Basically, if you want the full story on Billy McFarland, you should watch Hulu's Fyre Fraud. If you just want to jump right into the Fyre Festival stuff, then Netflix's Fyre gets right to the point.
Do you want the best footage from the island?
While Hulu's Fyre Fraud focuses largely on Billy McFarland and the other people that helped to plan Fyre Festival, Netflix's Fyre offers insight from natives of Great Exuma, The Bahamas, who were supposed to work the major festival. Fyre interviews local caterers who lost out on tons of money because of how the event was mishandled, as well as local workers who saw the writing on the wall about the epic failure before it happened. The doc also notably features a lot more footage of the set-up on the island, including McFarland and Ja Rule's visits to the site.
So, if you are interested in getting the story of the Bahamian workers that were duped by Fyre Festival, then Netflix's Fyre is the way to go. Stick with Hulu's Fyre Fraud if you would rather have an in-depth look at the people planning the festival rather than the people affected by it.
Do you want the full story or outrageous stories?
This is probably the most important question to ask yourself when deciding on which Fyre Festival documentary to watch. Hulu's Fyre Fraud definitely offers a more detailed look into how Fyre Festival became such a colossal disaster, but Netflix's Fyre offers the wildest stories about the mis-planning of the event.

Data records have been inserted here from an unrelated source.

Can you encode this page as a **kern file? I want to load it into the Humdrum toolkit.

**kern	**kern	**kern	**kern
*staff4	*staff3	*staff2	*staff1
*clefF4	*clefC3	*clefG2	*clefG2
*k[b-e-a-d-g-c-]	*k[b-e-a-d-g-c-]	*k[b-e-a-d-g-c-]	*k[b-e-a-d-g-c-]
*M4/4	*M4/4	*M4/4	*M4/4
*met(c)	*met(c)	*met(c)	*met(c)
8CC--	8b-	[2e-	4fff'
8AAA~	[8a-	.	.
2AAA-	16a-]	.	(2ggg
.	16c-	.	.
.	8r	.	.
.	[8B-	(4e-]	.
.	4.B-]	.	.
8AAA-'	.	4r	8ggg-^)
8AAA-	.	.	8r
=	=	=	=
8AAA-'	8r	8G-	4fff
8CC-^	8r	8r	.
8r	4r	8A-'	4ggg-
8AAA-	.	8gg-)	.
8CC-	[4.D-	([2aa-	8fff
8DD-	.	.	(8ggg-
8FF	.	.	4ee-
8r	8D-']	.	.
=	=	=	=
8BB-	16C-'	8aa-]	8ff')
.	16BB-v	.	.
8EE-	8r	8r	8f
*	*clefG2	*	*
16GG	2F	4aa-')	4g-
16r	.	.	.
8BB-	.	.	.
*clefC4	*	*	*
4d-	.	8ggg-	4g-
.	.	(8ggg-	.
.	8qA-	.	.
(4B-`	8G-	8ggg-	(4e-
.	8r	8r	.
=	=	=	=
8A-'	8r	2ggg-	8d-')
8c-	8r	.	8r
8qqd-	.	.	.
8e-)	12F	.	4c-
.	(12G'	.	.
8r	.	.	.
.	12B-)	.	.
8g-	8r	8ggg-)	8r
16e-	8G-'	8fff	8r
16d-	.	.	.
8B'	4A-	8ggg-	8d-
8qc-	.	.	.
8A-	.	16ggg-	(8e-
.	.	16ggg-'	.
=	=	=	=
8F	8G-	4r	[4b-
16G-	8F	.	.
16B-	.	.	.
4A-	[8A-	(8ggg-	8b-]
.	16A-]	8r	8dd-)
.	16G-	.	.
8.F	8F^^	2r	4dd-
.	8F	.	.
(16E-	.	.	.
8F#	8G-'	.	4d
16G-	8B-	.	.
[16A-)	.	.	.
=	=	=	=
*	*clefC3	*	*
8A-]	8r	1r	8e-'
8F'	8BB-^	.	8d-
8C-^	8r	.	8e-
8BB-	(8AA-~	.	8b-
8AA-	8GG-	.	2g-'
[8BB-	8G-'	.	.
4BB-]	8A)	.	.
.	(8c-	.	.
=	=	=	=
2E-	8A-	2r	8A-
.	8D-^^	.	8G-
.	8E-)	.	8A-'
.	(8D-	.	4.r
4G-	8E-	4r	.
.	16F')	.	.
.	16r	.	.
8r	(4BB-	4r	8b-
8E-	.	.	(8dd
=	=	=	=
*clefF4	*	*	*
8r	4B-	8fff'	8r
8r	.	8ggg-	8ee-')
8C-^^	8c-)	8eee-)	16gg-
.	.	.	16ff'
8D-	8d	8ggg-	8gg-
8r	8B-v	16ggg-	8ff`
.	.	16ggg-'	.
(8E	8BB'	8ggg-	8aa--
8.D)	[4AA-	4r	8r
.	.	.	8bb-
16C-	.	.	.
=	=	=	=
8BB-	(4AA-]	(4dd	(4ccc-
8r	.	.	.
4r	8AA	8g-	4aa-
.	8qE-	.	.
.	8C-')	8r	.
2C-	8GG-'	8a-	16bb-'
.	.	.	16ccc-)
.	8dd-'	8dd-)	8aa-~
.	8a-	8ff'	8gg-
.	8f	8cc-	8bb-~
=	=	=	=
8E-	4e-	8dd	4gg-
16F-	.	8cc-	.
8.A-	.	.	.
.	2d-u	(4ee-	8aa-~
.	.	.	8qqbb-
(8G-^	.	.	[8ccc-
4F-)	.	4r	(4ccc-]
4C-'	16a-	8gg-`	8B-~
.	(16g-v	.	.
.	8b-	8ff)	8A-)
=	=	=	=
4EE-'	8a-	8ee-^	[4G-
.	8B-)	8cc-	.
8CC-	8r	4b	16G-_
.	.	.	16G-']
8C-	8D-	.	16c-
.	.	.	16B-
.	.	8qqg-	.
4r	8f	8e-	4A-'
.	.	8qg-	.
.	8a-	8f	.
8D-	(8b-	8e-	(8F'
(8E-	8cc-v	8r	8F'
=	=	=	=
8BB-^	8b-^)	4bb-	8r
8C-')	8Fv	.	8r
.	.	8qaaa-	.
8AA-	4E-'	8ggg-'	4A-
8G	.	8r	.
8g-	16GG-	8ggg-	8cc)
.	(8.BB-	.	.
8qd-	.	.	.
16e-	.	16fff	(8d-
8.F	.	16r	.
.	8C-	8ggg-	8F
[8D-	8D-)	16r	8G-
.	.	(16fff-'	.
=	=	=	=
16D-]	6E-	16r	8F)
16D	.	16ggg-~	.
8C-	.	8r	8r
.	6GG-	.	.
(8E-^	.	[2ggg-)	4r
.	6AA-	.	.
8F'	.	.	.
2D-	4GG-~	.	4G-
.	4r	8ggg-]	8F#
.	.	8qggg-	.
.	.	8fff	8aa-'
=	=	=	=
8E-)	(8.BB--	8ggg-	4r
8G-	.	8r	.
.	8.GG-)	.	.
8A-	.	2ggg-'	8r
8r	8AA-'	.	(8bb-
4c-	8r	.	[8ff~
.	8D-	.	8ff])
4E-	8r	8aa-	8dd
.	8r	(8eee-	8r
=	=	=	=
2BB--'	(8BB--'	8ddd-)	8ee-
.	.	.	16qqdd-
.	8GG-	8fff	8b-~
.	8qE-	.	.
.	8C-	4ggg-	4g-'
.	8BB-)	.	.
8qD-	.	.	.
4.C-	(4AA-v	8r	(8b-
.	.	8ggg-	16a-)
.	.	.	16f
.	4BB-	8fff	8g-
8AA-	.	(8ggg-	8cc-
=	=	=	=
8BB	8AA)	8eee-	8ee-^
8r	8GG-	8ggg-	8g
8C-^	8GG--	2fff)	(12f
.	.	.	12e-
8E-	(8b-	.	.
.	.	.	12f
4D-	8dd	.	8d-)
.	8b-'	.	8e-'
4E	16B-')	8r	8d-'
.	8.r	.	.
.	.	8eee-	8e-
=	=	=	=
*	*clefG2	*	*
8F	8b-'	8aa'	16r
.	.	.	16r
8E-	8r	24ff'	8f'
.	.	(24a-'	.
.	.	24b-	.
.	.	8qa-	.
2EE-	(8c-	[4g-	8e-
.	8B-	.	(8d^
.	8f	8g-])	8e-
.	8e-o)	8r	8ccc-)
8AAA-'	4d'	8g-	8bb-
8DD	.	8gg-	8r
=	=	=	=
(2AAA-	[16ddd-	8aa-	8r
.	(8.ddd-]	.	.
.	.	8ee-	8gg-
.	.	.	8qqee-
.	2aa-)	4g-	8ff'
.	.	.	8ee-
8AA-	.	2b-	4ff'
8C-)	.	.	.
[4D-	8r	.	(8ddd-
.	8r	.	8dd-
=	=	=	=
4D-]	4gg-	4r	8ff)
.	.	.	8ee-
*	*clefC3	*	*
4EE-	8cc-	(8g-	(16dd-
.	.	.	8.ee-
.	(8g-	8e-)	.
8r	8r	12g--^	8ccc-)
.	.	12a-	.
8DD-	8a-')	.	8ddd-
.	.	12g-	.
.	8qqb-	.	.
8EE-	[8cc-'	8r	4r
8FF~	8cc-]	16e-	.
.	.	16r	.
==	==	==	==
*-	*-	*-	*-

One important thing to note is that Netflix's Fyre is produced by Jerry Media, the social media team behind popular Instagram account F*ckJerry and a partner in helping to advertise Fyre Festival in the first place. Hulu's Fyre Fraud includes testimony from a former F*ckJerry employee who points out the brand's complicity in advertising on an event they suspected was a scam, and even calls out Netflix's Fyre for covering this aspect of the event up. As this suggests, Hulu's documentary provides a much more far-reaching and in-depth exploration of the various forces behind Fyre Festival, whereas Netflix's doc pins the blame pretty much solely on Billy McFarland.
But in exchange for the lack of nuance, Netflix's Fyre definitely delivers the most shocking, gasp-inducing stories from behind the scenes of the Fyre Festival planning. The wildest of the bunch comes when one of the planners admits that he was about to perform a sexual act on a delivery man in order to secure a delivery of bottled waters that the festival would not afford. So, yeah — if you're looking for the wildest stories, then Fyre is for you.